Chapter 21 : Sincere

540 166 31
                                    

Sunhee's POV

Jarum panjang jam dinding berada di angka empat, sedangkan jarum pendek telah berada di angka tujuh dimana Chanyeol baru saja tiba setelah membelikan nasi ayam jahe sesuai permintaan gue.

Hal-hal kecil yang kami lakukan bersama dahulu kembali ke dalam pikiran gue akhir-akhir ini, sehingga membuat gue merasa gue perlu 'mereka ulang' semua itu. Bukan, bukan semacam rindu. Lebih tepatnya, berusaha membawa kembali kenangan manis ke kehidupan yang pahit saat ini.

Chanyeol duduk menghadap dinding, lalu meletakan makanannya di atas meja di samping ranjang. Mulutnya mulai mengunyah nasi hangat yang pulen, dengan cepat melahap semua itu. Gue melirik bungkusan kedua milik gue yang bahkan belum disentuh sama sekali. Persis seperti Tarzan kelaparan, huh.

"Chanyeol-ah.."

"Um?" Ia menoleh, dengan dua butir nasi yang menghiasi kedua ujung bibirnya—nampak lucu.

Gue menunjuk bibir, memberi tanda bahwa terdapat sesuatu di sana. Kedua alis Chanyeol meninggi, bingung.

"Ada nasi di bibir lo."

Chanyeol pun memegang butiran nasi itu, lalu membuangnya ke lantai dan tertawa geli. "Aigoo, seharusnya gue suruh lo bersihin, ya?"

Gue hanya tersenyum tipis, kemudian mulai menyantap sarapan dengan perlahan. Ah, apa yang lo pikirkan, Sunhee? Gue membuka ponsel gue dengan menyuap sesendok demi sesendok ayam dengan tangan kiri, mengecek pesan dari Mama yang akan tiba di rumah sakit satu jam lagi bersama Papa dan Minseok, adik gue.

Seharusnya, keluarga gue telah tiba sejak pukul 7, namun dikarenakan Minseok yang masih harus menyelesaikan urusan sekolahnya, terpaksa Mama dan Papa memberi toleransi waktu kepada adik gue yang badung satu itu.

Pesan dari Mama, Pak Junmyeon, hingga Seungmin memenuhi kotak pesan gue sedari malam. Tetapi, pesan dari Lay Zhang masuk empat hari lalu. Tak ada perubahan. Di mana dia ketika gue dilanda kerinduan yang amat sangat?

"Pasti mikirin Lay." Chanyeol yang melirik ke arah layar ponsel gue, menyengir kecil.

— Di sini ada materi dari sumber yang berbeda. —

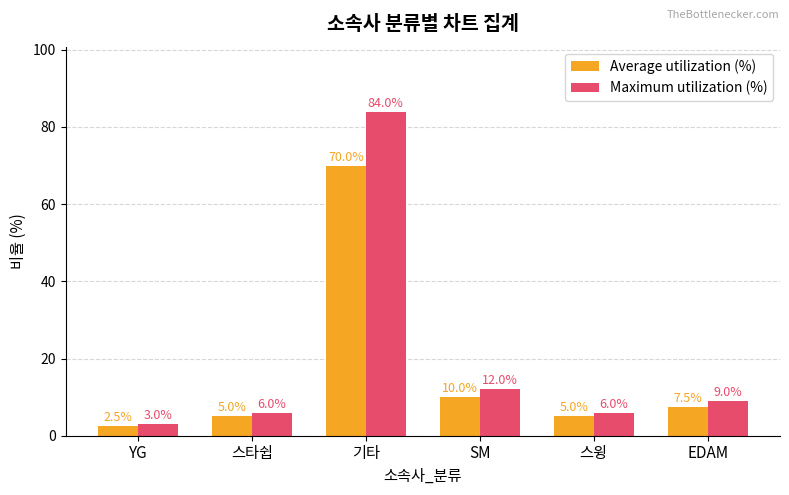

What is the maximum value for Average utilization (%)?

70.0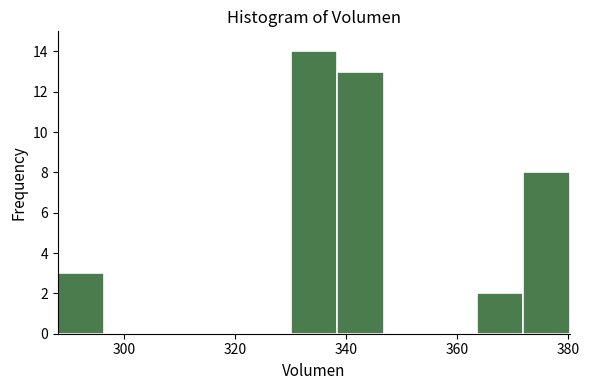

Reading left to right, list every bar in this chart as the range it spans on the x-axis followed by its height. Neither the bar edges nor the heights are printed on the chart, so give them approximately, as read against the axes.

288 to 296: 3
296 to 304: 0
304 to 314: 0
314 to 322: 0
322 to 330: 0
330 to 338: 14
338 to 346: 13
346 to 356: 0
356 to 364: 0
364 to 372: 2
372 to 380: 8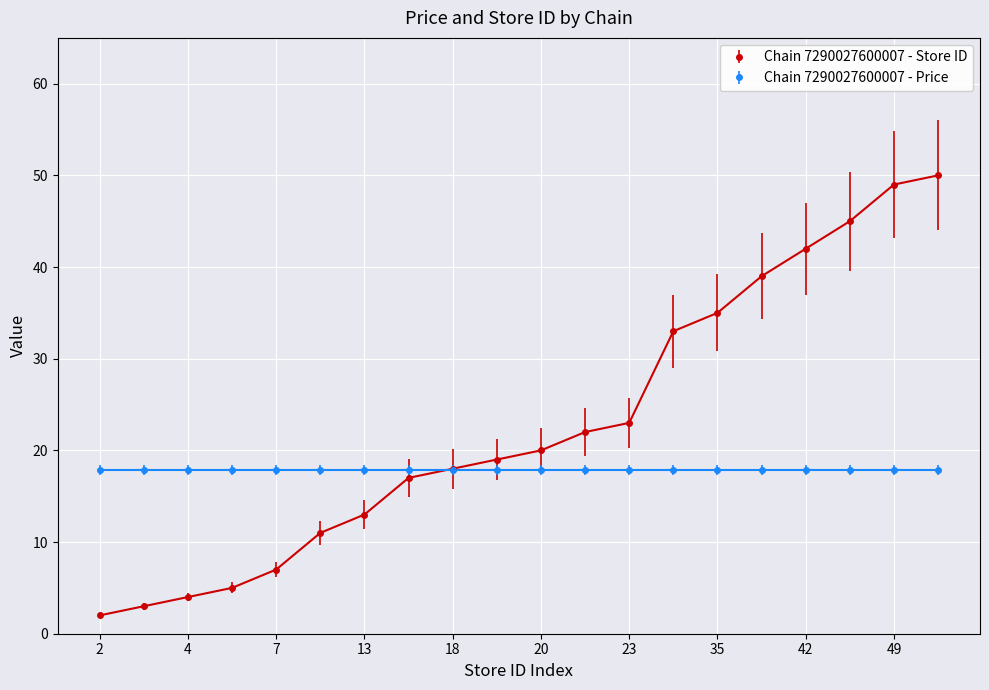

What is the value of the Chain 7290027600007 - Price point at the 16th from the left?

17.9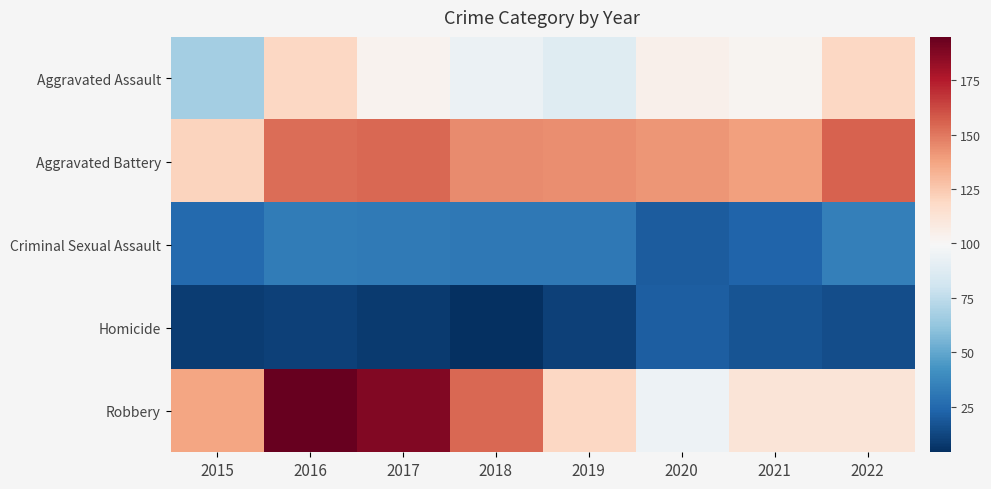

Reading right to left, list all the values displayed in this chart.

Aggravated Assault: 2022=119	2021=102	2020=104	2019=88	2018=94	2017=103	2016=119	2015=67
Aggravated Battery: 2022=156	2021=139	2020=142	2019=144	2018=145	2017=154	2016=153	2015=121
Criminal Sexual Assault: 2022=34	2021=23	2020=20	2019=31	2018=31	2017=32	2016=33	2015=25
Homicide: 2022=15	2021=17	2020=21	2019=10	2018=4	2017=8	2016=10	2015=9
Robbery: 2022=112	2021=112	2020=95	2019=119	2018=154	2017=188	2016=195	2015=137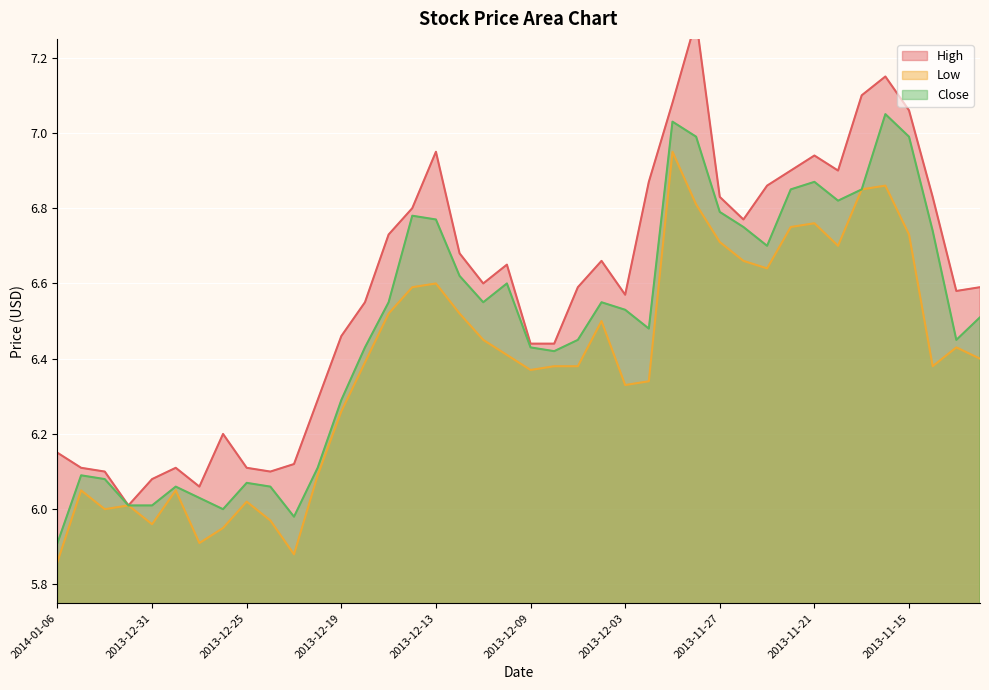

Reading left to right, extract all data points from this chart.

High: 2014-01-06=6.2	2014-01-03=6.1	2014-01-02=6.1	2014-01-01=6.0	2013-12-31=6.1	2013-12-30=6.1	2013-12-27=6.1	2013-12-26=6.2	2013-12-25=6.1	2013-12-24=6.1	2013-12-23=6.1	2013-12-20=6.3	2013-12-19=6.5	2013-12-18=6.5	2013-12-17=6.7	2013-12-16=6.8	2013-12-13=7.0	2013-12-12=6.7	2013-12-11=6.6	2013-12-10=6.7	2013-12-09=6.4	2013-12-06=6.4	2013-12-05=6.6	2013-12-04=6.7	2013-12-03=6.6	2013-12-02=6.9	2013-11-29=7.1	2013-11-28=7.3	2013-11-27=6.8	2013-11-26=6.8	2013-11-25=6.9	2013-11-22=6.9	2013-11-21=6.9	2013-11-20=6.9	2013-11-19=7.1	2013-11-18=7.2	2013-11-15=7.1	2013-11-14=6.8	2013-11-13=6.6	2013-11-12=6.6
Low: 2014-01-06=5.9	2014-01-03=6.0	2014-01-02=6.0	2014-01-01=6.0	2013-12-31=6.0	2013-12-30=6.0	2013-12-27=5.9	2013-12-26=6.0	2013-12-25=6.0	2013-12-24=6.0	2013-12-23=5.9	2013-12-20=6.1	2013-12-19=6.3	2013-12-18=6.4	2013-12-17=6.5	2013-12-16=6.6	2013-12-13=6.6	2013-12-12=6.5	2013-12-11=6.5	2013-12-10=6.4	2013-12-09=6.4	2013-12-06=6.4	2013-12-05=6.4	2013-12-04=6.5	2013-12-03=6.3	2013-12-02=6.3	2013-11-29=7.0	2013-11-28=6.8	2013-11-27=6.7	2013-11-26=6.7	2013-11-25=6.6	2013-11-22=6.8	2013-11-21=6.8	2013-11-20=6.7	2013-11-19=6.8	2013-11-18=6.9	2013-11-15=6.7	2013-11-14=6.4	2013-11-13=6.4	2013-11-12=6.4
Close: 2014-01-06=5.9	2014-01-03=6.1	2014-01-02=6.1	2014-01-01=6.0	2013-12-31=6.0	2013-12-30=6.1	2013-12-27=6.0	2013-12-26=6.0	2013-12-25=6.1	2013-12-24=6.1	2013-12-23=6.0	2013-12-20=6.1	2013-12-19=6.3	2013-12-18=6.4	2013-12-17=6.5	2013-12-16=6.8	2013-12-13=6.8	2013-12-12=6.6	2013-12-11=6.5	2013-12-10=6.6	2013-12-09=6.4	2013-12-06=6.4	2013-12-05=6.5	2013-12-04=6.5	2013-12-03=6.5	2013-12-02=6.5	2013-11-29=7.0	2013-11-28=7.0	2013-11-27=6.8	2013-11-26=6.8	2013-11-25=6.7	2013-11-22=6.8	2013-11-21=6.9	2013-11-20=6.8	2013-11-19=6.8	2013-11-18=7.0	2013-11-15=7.0	2013-11-14=6.7	2013-11-13=6.5	2013-11-12=6.5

Gue memutar bola mata gue, kemudian mengunci layar. "Engga, kok." Gue tersenyum kecut, lalu merapikan kotak ayam yang telah kosong dan memasukkannya kembali ke dalam kantong plastik.

"Jujur aja. Gue engga marah."

Gue mengerling ke arah Chanyeol, kemudian kembali berbaring lesu. Otak gue rasanya akan meledak beberapa waktu terakhir ini.

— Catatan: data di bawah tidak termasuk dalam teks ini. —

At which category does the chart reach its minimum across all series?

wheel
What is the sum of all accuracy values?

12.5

Chanyeol yang seolah menunjukkan 'pertanda kembali', Lay yang menghilang bagaikan ditelan bumi dan kondisi gue yang tak memungkinkan untuk mencari tahu alasannya memperkeruh seluruhnya.

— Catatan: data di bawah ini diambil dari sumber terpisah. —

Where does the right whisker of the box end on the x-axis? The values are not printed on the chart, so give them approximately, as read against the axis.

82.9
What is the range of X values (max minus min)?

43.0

Mengapa benang yang kusut ini tak kunjung terurai juga? Semakin terlilit hingga akhirnya gue merasa.. itu akan terikat mati.

"Ke teras, yuk. Mataharinya lumayan terang pagi ini." Chanyeol tiba-tiba membuka suara, seraya mengelus tangan gue dengan pelan. Napas gue benar-benar tercekat. Nadi-nadi gue berdetak begitu kencang di permukaan. Tak mungkin gue merasakan hal ini kembali. Gue sudah bertekad kuat.

"Tunggu terapisnya aja."

"Kelamaan. Kapan sembuhnya?" Chanyeol pun membantu gue turun dari ranjang, dan menopang badan gue untuk berjalan.

Benar-benar kaku, lemas. Kaki gue ada, namun tak dapat dirasa.

Gue pun duduk di sebuah bangku kecil di teras kamar dengan begitu pelan, sembari menikmati pemandangan langit yang memang cerah hari ini.